Quote from Sheldon in the episode The Dumpling Paradox

Sheldon: Whoever's her partner will be hamstrung by her lack of experience, not to mention-
Penny: Ha-ha! There goes your head again.
Sheldon: Okay, it's not good sportsmanship to shoot somebody who's just re-spawned. You need to give them a chance to-
Now, come on!

Quote from Penny in the episode The Dumpling Paradox

Penny: I grew up on a farm. From what I heard, they're either having sex or Howard's caught in a milking machine.

Quote from Sheldon in the episode The Dumpling Paradox

Leonard: You have a TV in your room. Why don't you have breakfast in bed?
Sheldon: Because I am neither an invalid nor a woman celebrating Mother's Day.

Quote from Howard in the episode The Dumpling Paradox

Howard: By the way, where did you get that loofah mitt? Yours reaches places that mine just won't.
Penny: You used my loofah?
Howard: More precisely, we used your loofah. I exfoliated her brains out!

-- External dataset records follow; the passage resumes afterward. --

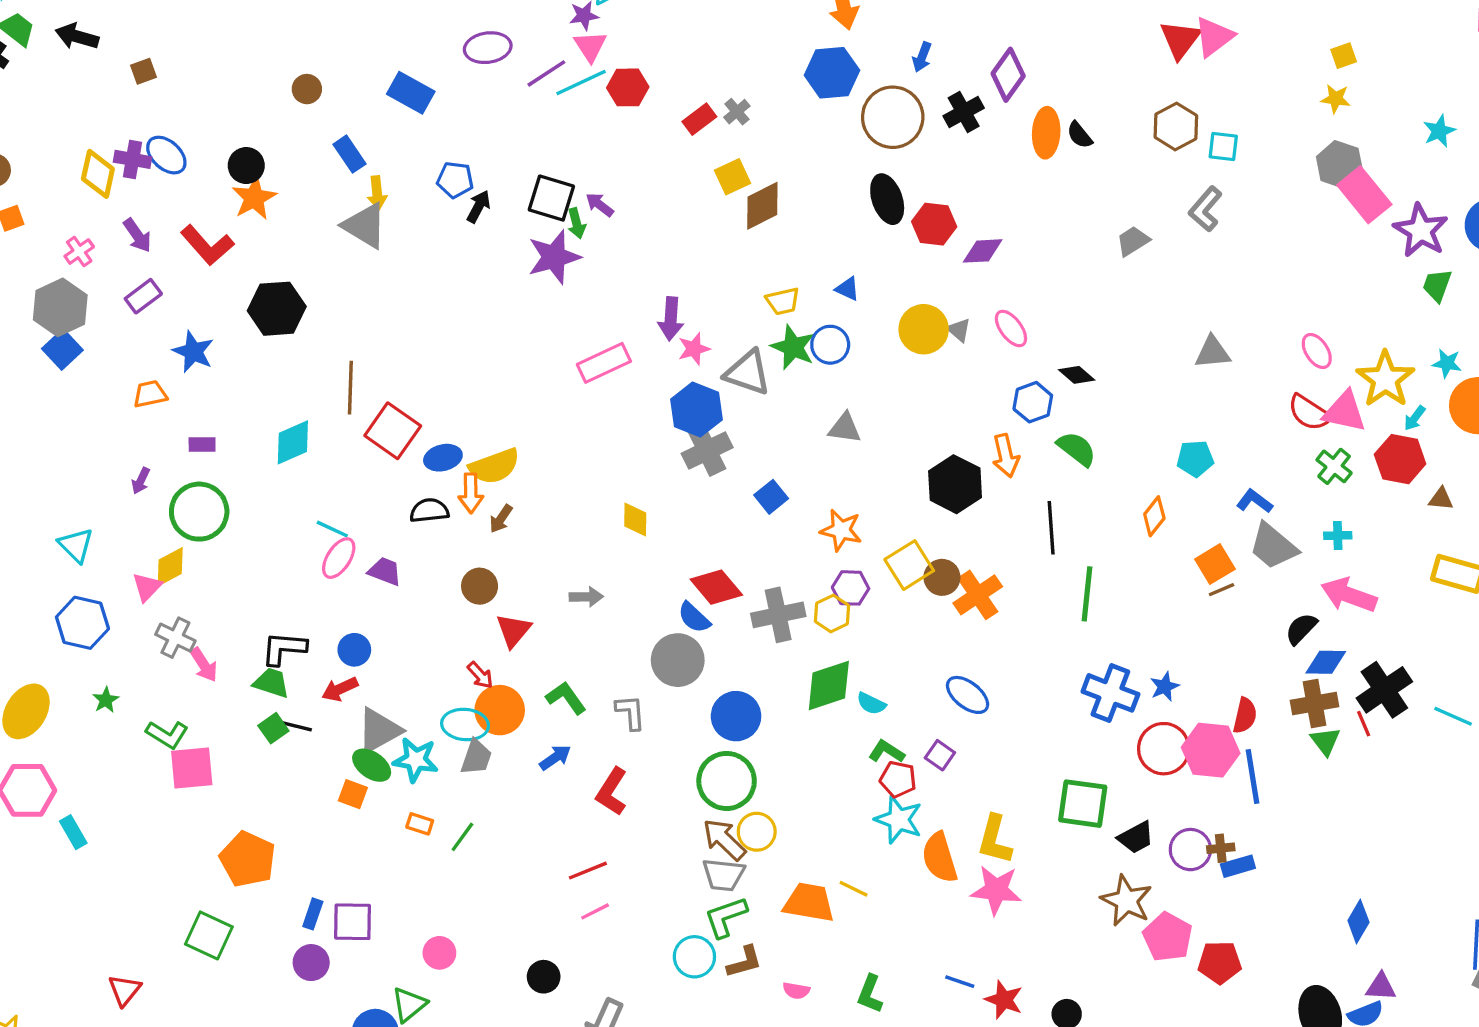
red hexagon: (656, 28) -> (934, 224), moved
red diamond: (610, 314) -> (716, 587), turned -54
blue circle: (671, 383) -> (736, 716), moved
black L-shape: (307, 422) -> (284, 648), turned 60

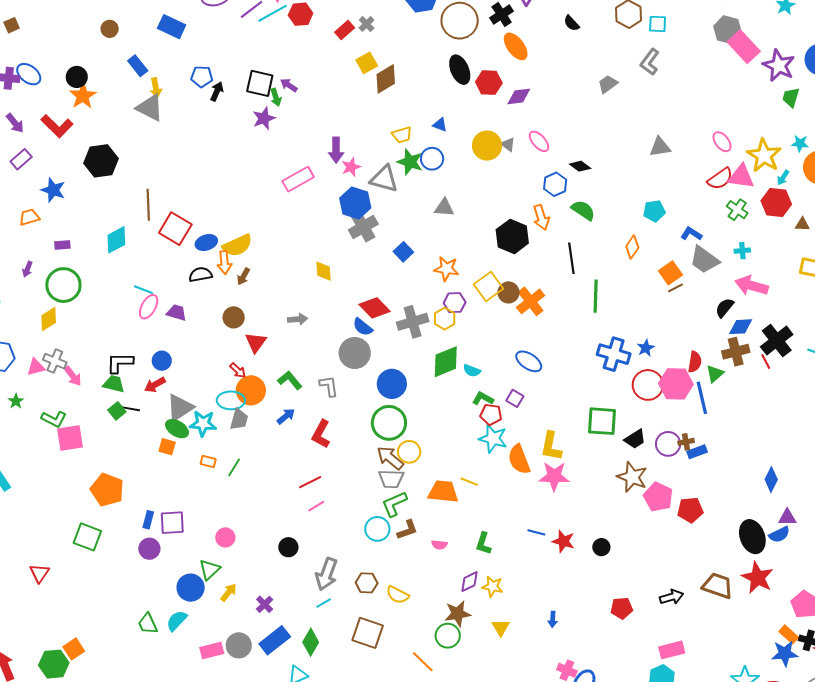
orange ellipse: (1046, 133) -> (516, 46), moved, turned -36
purple star: (554, 257) -> (264, 118), size x0.7
red semicircle: (1309, 413) -> (720, 179), turned -64
pink triangle: (147, 587) -> (36, 367), moved, turned 36
green triangle: (1325, 741) -> (715, 374), moved, turned 30

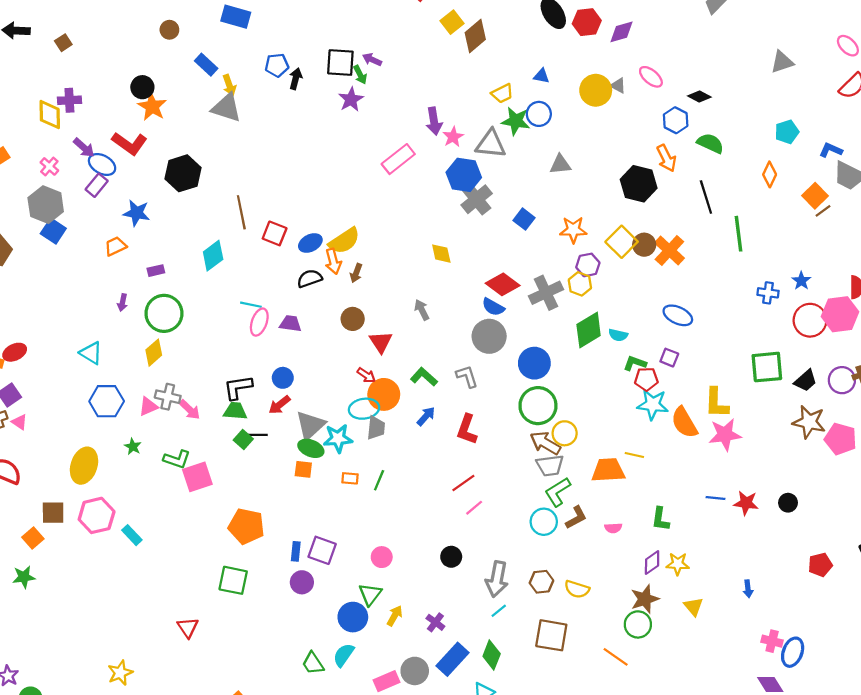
blue ellipse: (29, 74) -> (102, 164), moved
red square: (175, 229) -> (275, 233), size x0.7
gray arrow: (298, 319) -> (422, 310), turned -102
blue cross: (614, 354) -> (768, 293), size x0.6
purple square: (172, 523) -> (322, 550), turned 32

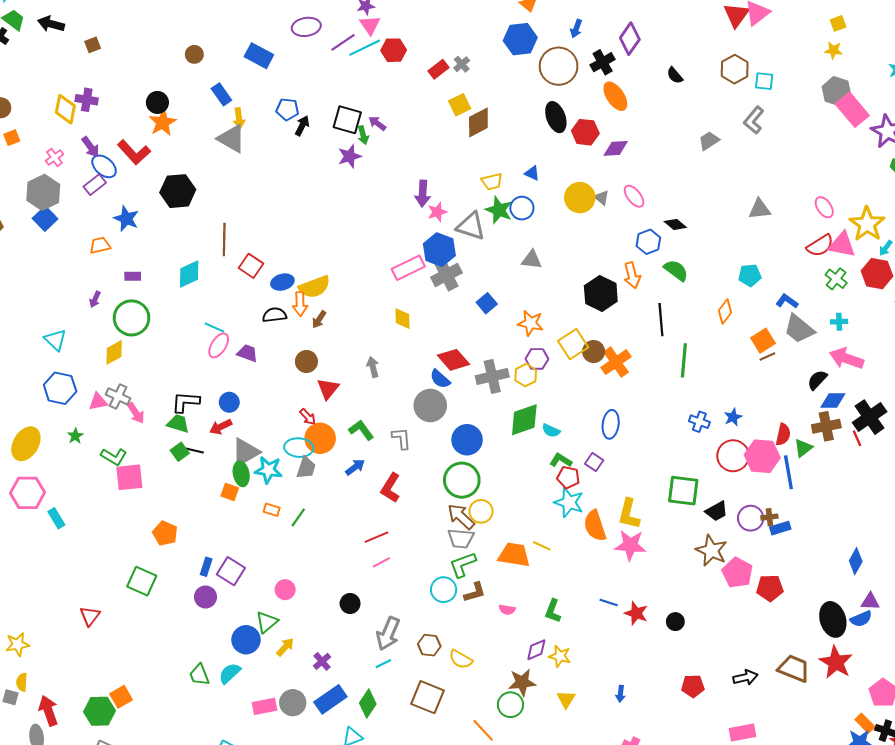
pink rectangle: (398, 159) -> (408, 268), moved
blue ellipse: (678, 315) -> (611, 424), turned 60
green ellipse: (311, 448) -> (241, 474), turned 45
orange pentagon: (246, 526) -> (165, 533), size x0.7

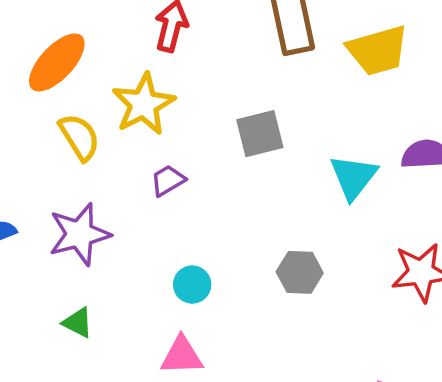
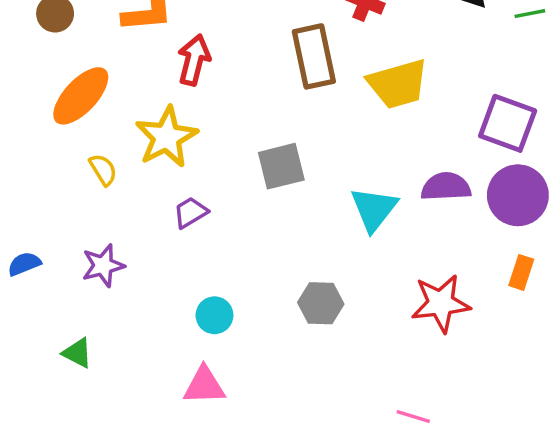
yellow semicircle: (79, 137) -> (103, 170), size x0.7
purple star: (79, 234) -> (103, 266), size x0.7
green triangle: (78, 323) -> (77, 353), moved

Quote from Sheldon in the episode The Dumpling Paradox

Christy: Mmm! There's my little engine that could.
*Howard makes train noise*
Sheldon: There's one beloved children's book I'll never read again.

Quote from Howard in the episode The Dumpling Paradox

Howard: When they perfect human cloning, I'm gonna order 12 of those.

Quote from Howard in the episode The Dumpling Paradox

Penny: She'll have sex with anyone as long as they keep buying her things.
Howard: Really?
Penny: Yeah!
Howard: Yay! If you'll excuse me, I have some bar mitzvah bonds to cash.